La stabilità dei prezzi è importante e l’inflazione è ampiamente sotto il 2%. Tutto Ok per la Bce! Naturalmente il potere di acquisto di salari, stipendi e pensioni diminuisce continuamente insieme ai consumi e all’orizzonte non si riscontra alcuna attenzione per il sostegno alla domanda. Draghi non spiega come la ripresa dell’attività economica potrà avvenire nel corso dell’anno e nel 2014. Quali sono le prospettive a tre e a sei mesi? Il Pil reale è diminuito del 0,3% nel primo trimestre del 2013 a seguito di una contrazione del 0,6% nell’ultimo trimestre del 2012 ma allo stesso tempo, proprio le condizioni del mercato del lavoro restano deboli. Peraltro la crescita annua dell’aggregato monetario ampio (M3) è diminuita nel mese di maggio al 2,9%, dal 3,2% di aprile e la crescita annua di M1 è sceso al 8,4% a maggio, dal 8,7% di aprile. Il tasso di variazione annuo dei prestiti al settore privato è rimasto negativo.
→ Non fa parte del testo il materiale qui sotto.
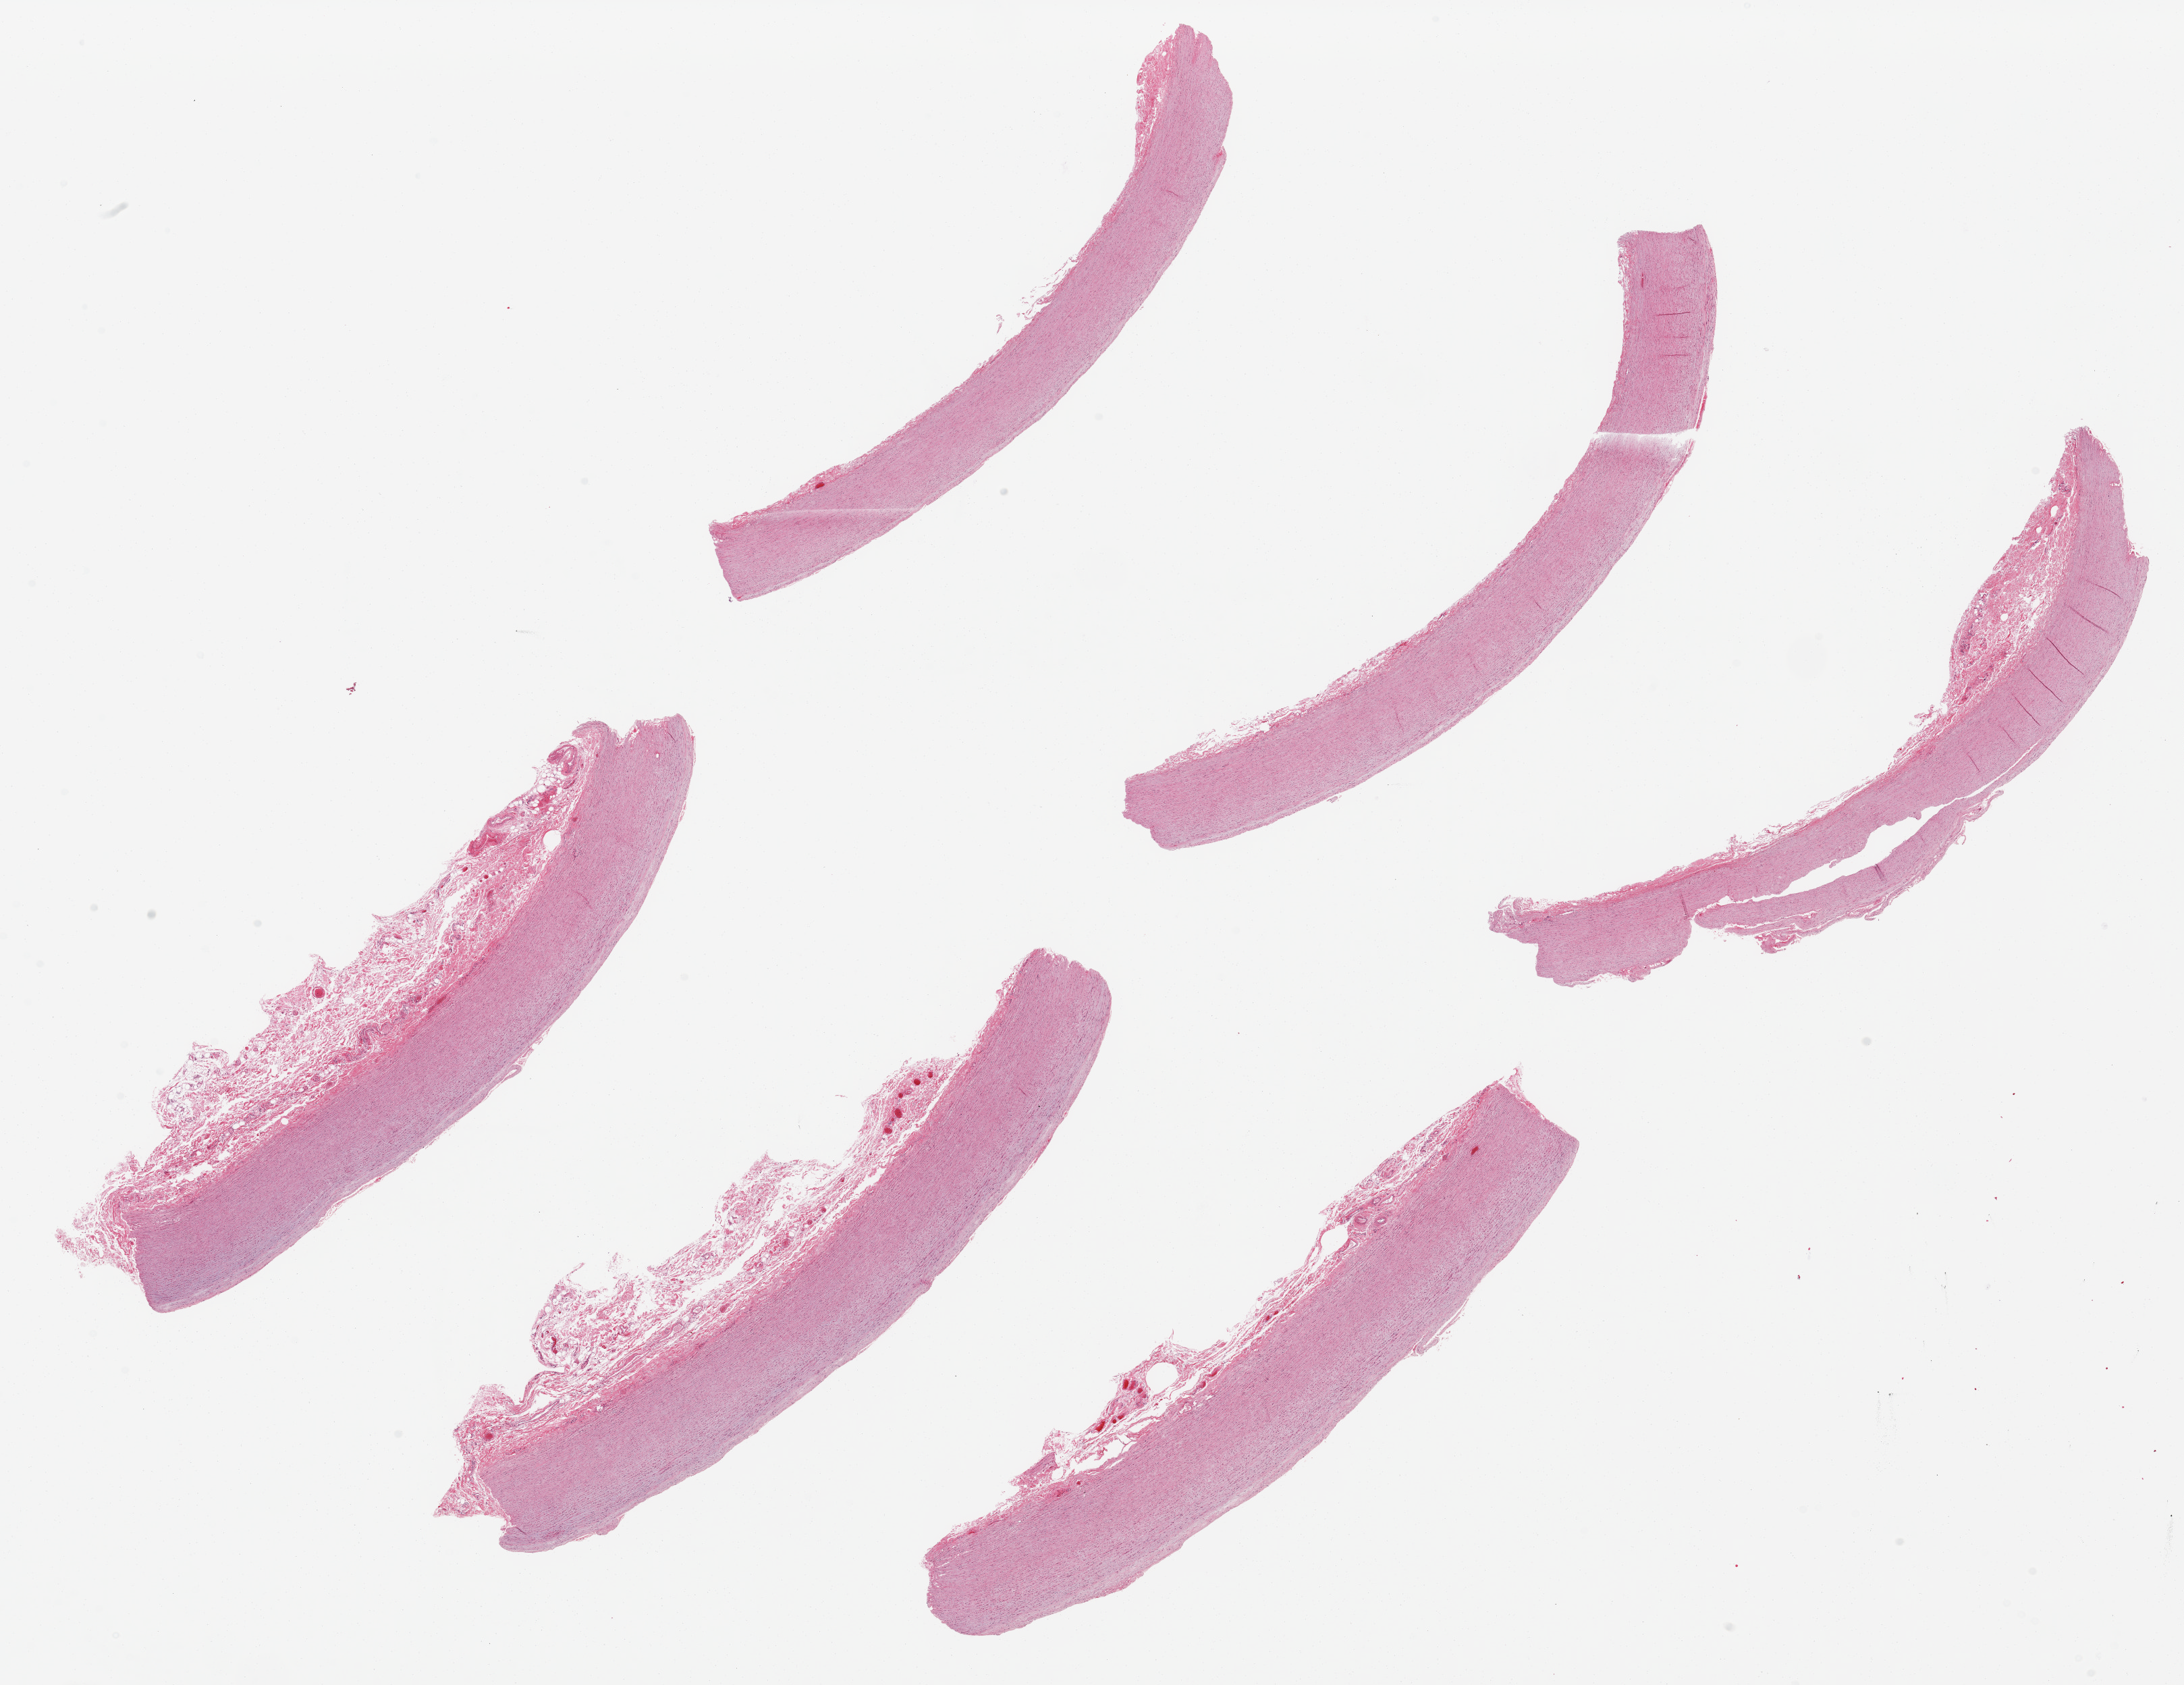
Digitized H&E-stained section, low-resolution overview of the scanned area, about 25.6 x 19.7 mm (acquisition: 20x scan), PAXgene-fixed, paraffin-embedded tissue, target tissue: aorta, donor tissue sample.
• pathologist's review note for this sample: 6 ~ 8.5x1mm 10.5x8.5 pieces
Gli indicatori monetari sono negativi.
Attenzione! Il tasso di crescita dei prestiti alle famiglie è restato al 0,3% a maggio, sostanzialmente invariato rispetto al corso dell’anno, il tasso di variazione dei prestiti alle società non finanziarie si è ulteriormente indebolito a -2,1% a maggio, dal -1,9% di aprile e continua ad essere negativo. Come nel mese di aprile, forti riscatti netti mensili a maggio erano concentrati in prestiti a breve termine, forse di riflesso per la riduzione della domanda di capitale circolante in un contesto di deboli ordini in primavera? Draghi lo dà per scontato ma si tratta di una goccia nel mare della crisi. Comunque più in generale, la dinamica dei prestiti è debole e continua a riflettere in primo luogo l’attuale fase del ciclo economico con il rischio di credito che è in aumento. Purtroppo la spesa pubblica è diminuita e si voglia o no la gli investimenti privati diminuiscono continuamente. La sovranità monetaria per l’Italia avrebbe permesso un equilibrio economico diverso a fronte delle manovre che sono state fatte. L’uscita dall’euro appare irreversibile se vogliamo dare un futuro al nostro paese.